# [TASK STATEMENT]
Reproduce the listing below exactly, except for its pictures.

# [DATA BELOW]
■ ■ ■ ■ ■ ■ ■

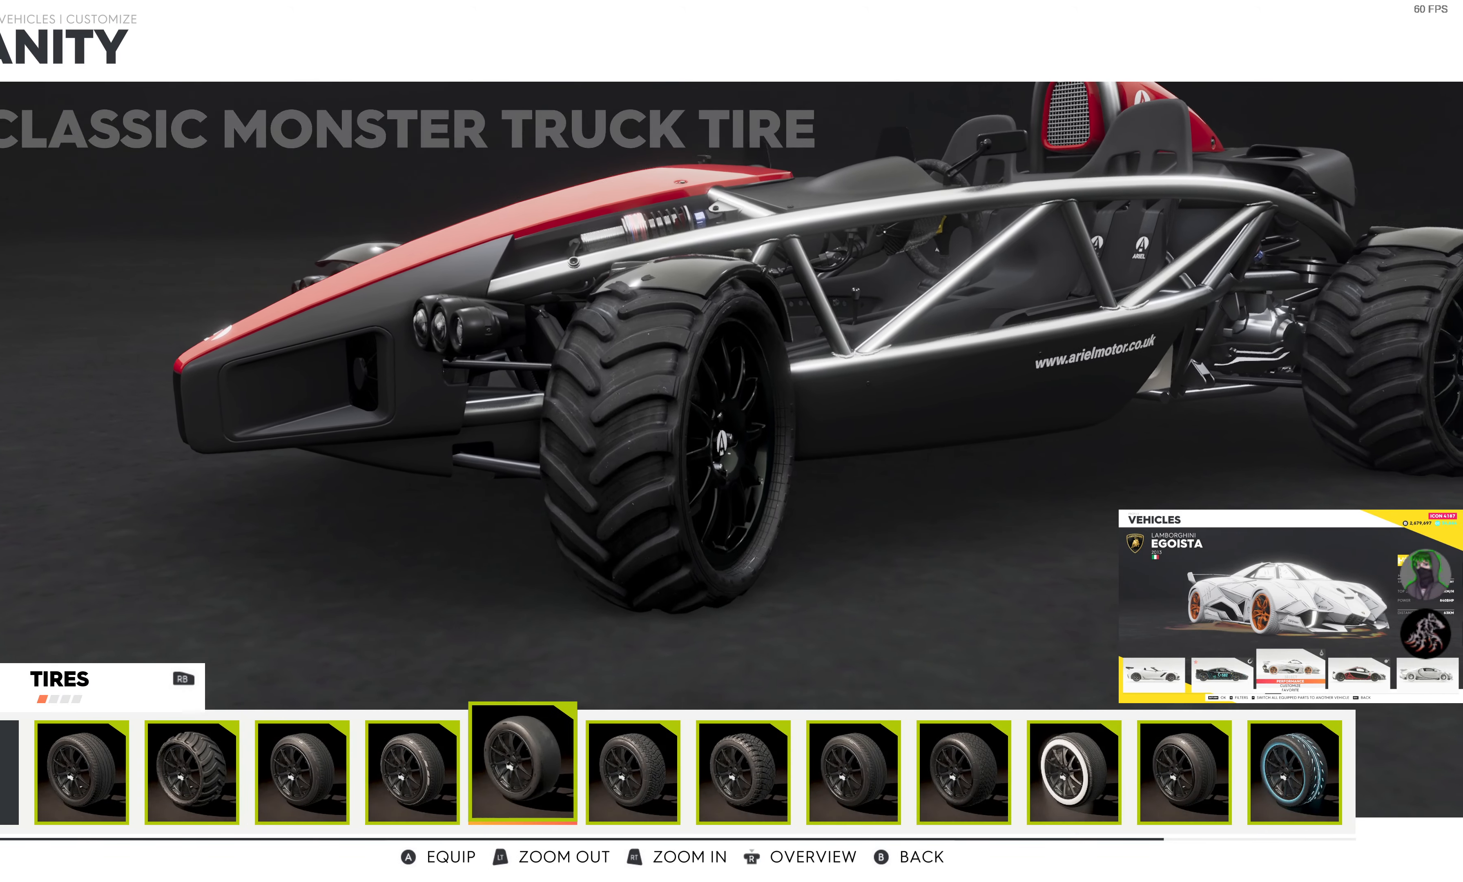
{"buttons": ["DPAD_RIGHT"], "left_stick": "center", "right_stick": "center", "events": []}
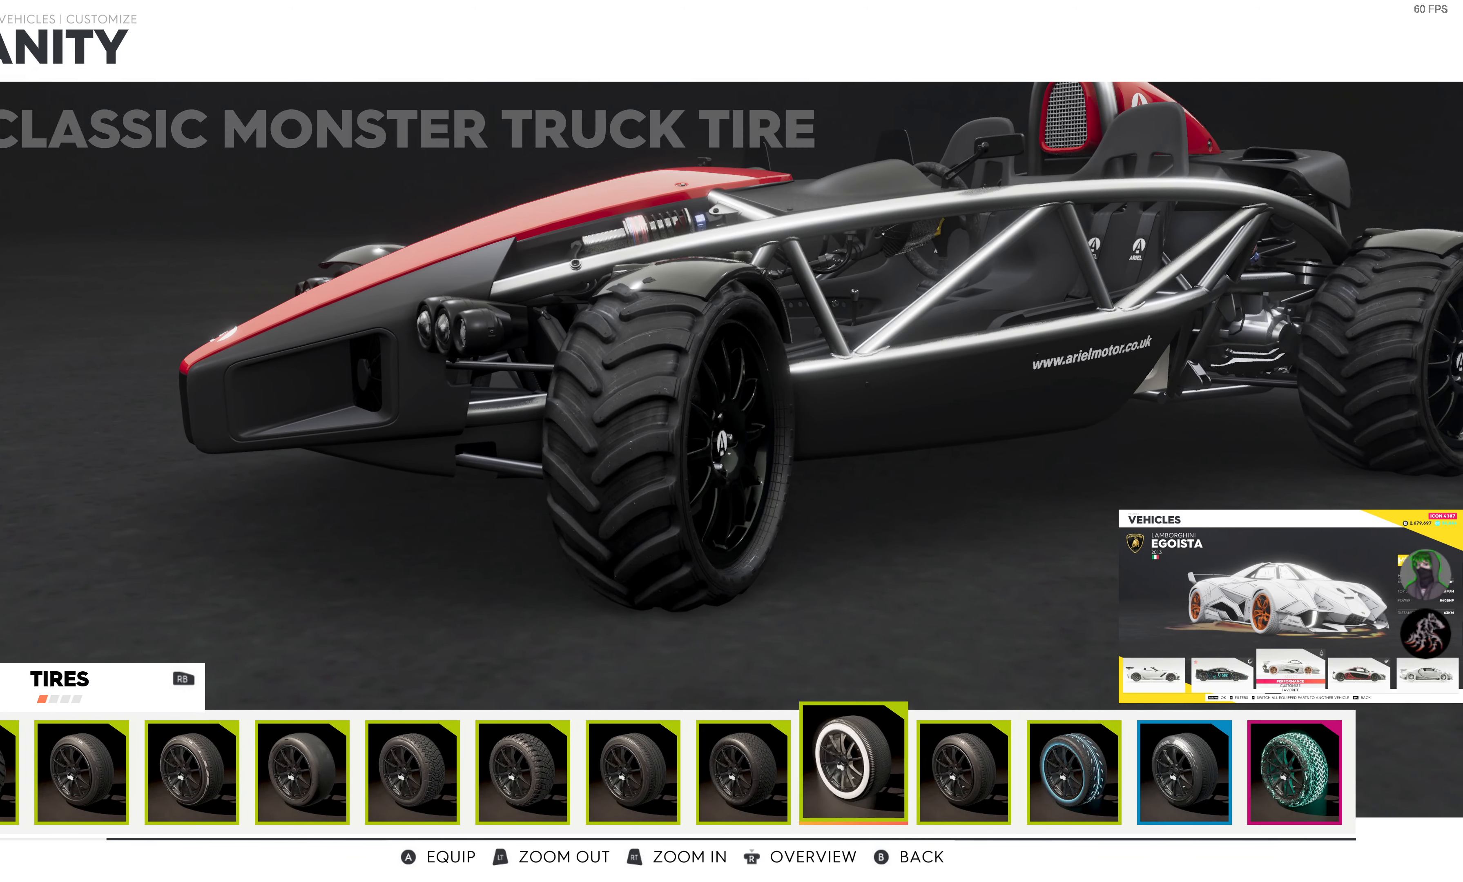
{"buttons": [], "left_stick": "center", "right_stick": "center", "events": [[466, "DPAD_RIGHT", "up"]]}
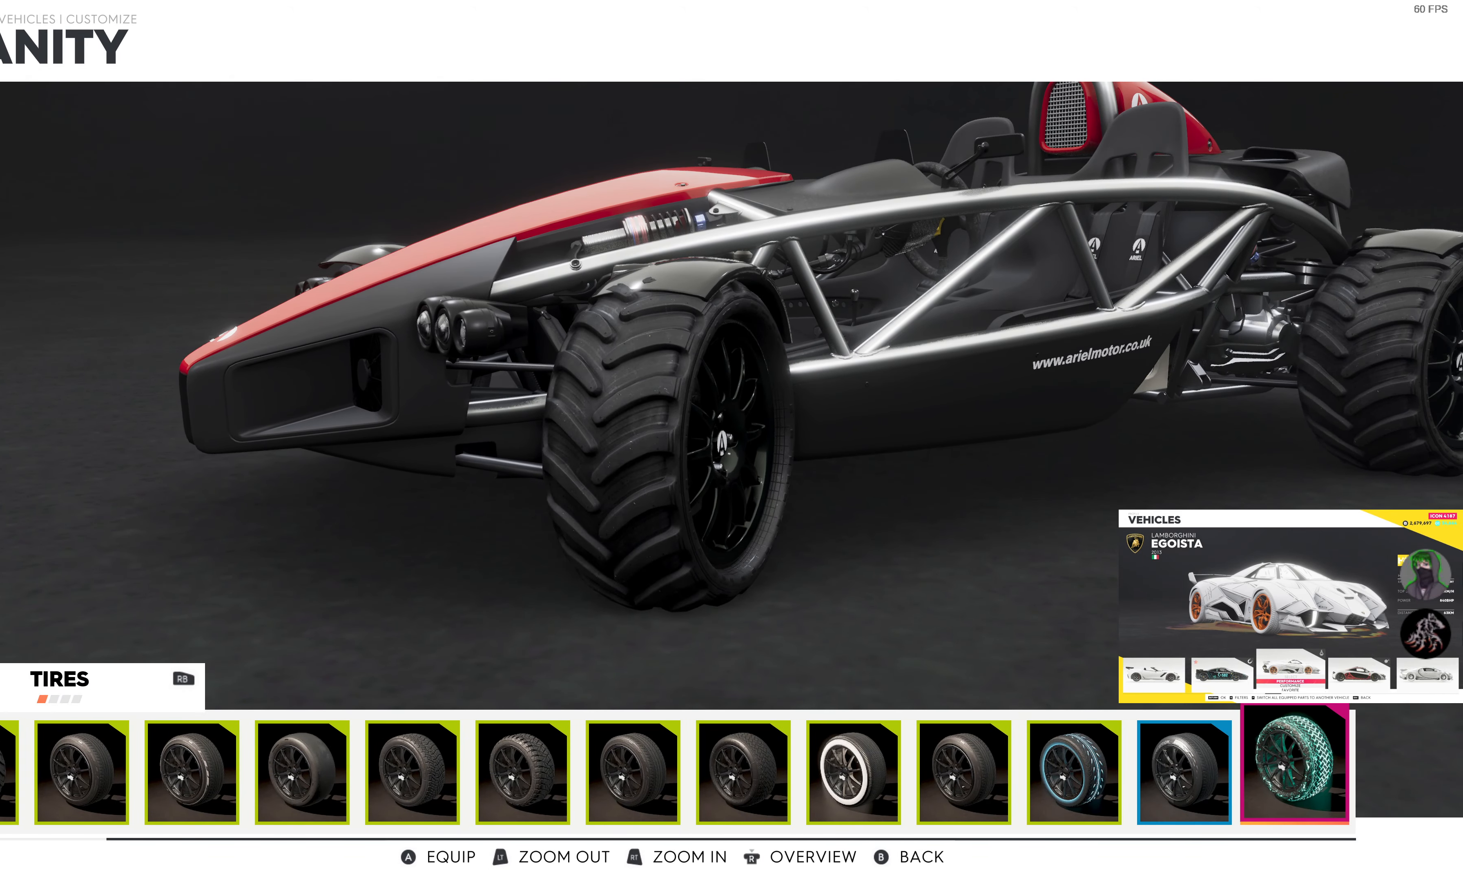
{"buttons": [], "left_stick": "center", "right_stick": "center", "events": []}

■ ■ ■ ■ ■ ■ ■

# [WRITTEN ANSWER]
{"buttons": ["DPAD_RIGHT"], "left_stick": "center", "right_stick": "center", "events": []}
{"buttons": [], "left_stick": "center", "right_stick": "center", "events": [[466, "DPAD_RIGHT", "up"]]}
{"buttons": [], "left_stick": "center", "right_stick": "center", "events": []}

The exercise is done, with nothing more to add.